In such structures, Keggin-type POMs are readily obtained by condensing two different oxoanions, i.e. silicate or phosphate, the tetrahedron of which serves as a condensing point to assemble tungstate or molybdate in extremely stable and compact structures. Depending on the conditions used, these assemblies form heteropolyanions or their conjugated acids, the so-called heteropolyacids (HPAs) such as H₃PW₁₂O₄₀, H₃PMo₁₂O₄₀, and H₄SiW₁₂O₄₀. The latter exhibits strong Brönsted acidities, due to weak interactions between the protons and the large counter-anion, as for liquid superacids.¹¹

We thus wondered if we could tune and amplify Keggin POM reactivity by replacing step by step these protons with metals known for their catalytic properties in homogeneous catalysis. To the best of our knowledge, only substituted iron,¹²copper,¹³ and silver,¹⁴titanium, tin, bismuth or ruthenium¹⁵POMs have been reported and used as monofunctional heterogeneous catalysts. Such a conceptually novel strategy would provide catalysts with at least dual activity, offering new opportunities in organic chemistry by combining two or more chemical properties on the same POM catalyst.¹⁶ This would lead to new versatile and bi(multi)functional POMs as catalytic and recoverable tools toward sustainable organic chemistry.

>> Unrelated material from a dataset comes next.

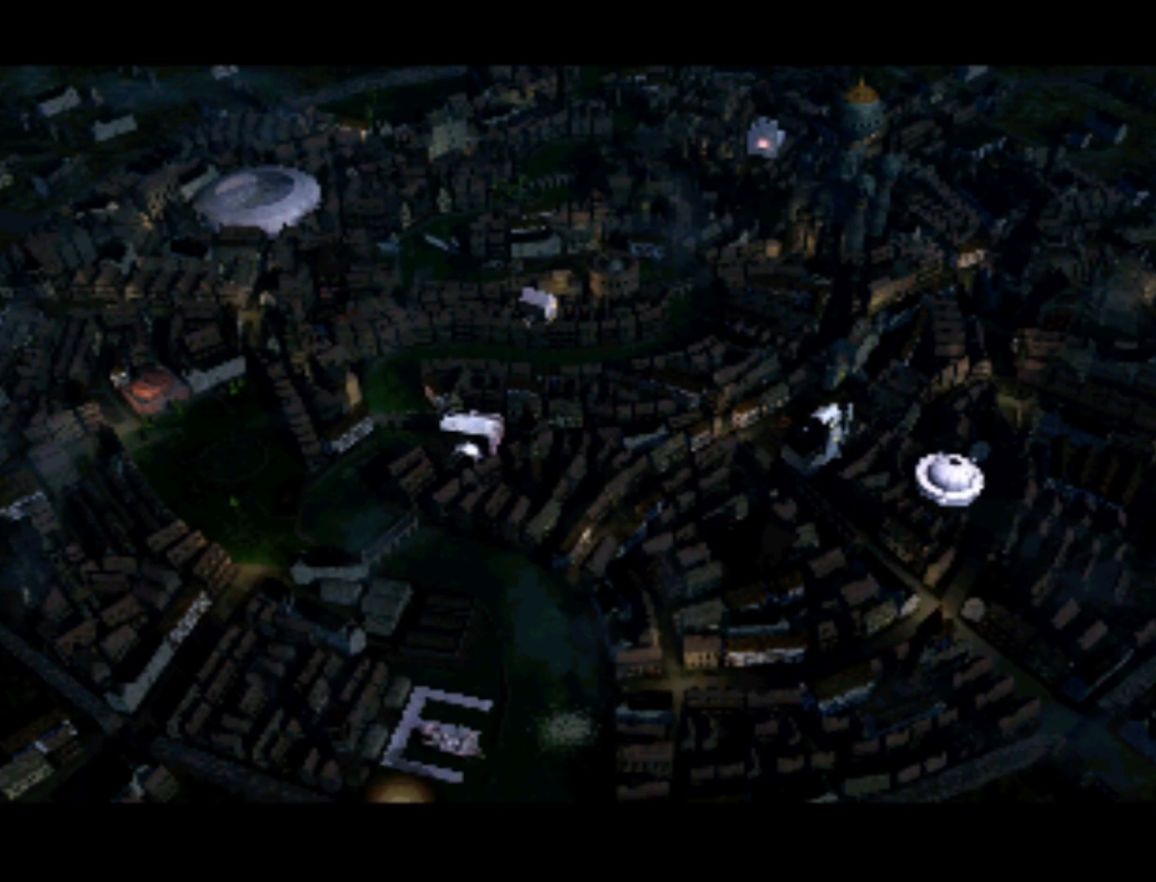
{"buttons": [], "left_stick": "center", "right_stick": "center", "events": [[67, "DPAD_UP", "down"], [200, "DPAD_UP", "up"]]}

Due to our interest in coinage metals in organic synthesis,¹⁷ we have chosen silver and prepared a series of Ag–H–POMs and applied them, for the first time, to a typical reaction, i.e. the rearrangement of alkynyloxiranes to furans.¹⁸ This reaction proceeds under homogeneous conditions in methanol using a mixture of silver triflate and p-toluenesulfonic acid as catalysts (Scheme 1, top). The acid co-catalyst increases the selective oxirane opening caused by the nucleophilic attack of methanol, while silver salts promote the cyclization into furan of the major opened product (Scheme 1, bottom). Ag–H–POMs combining both silver and acid in a single catalyst would thus be perfect for this transformation, and their inherent heterogeneous nature would facilitate recovery of both the product and the catalyst.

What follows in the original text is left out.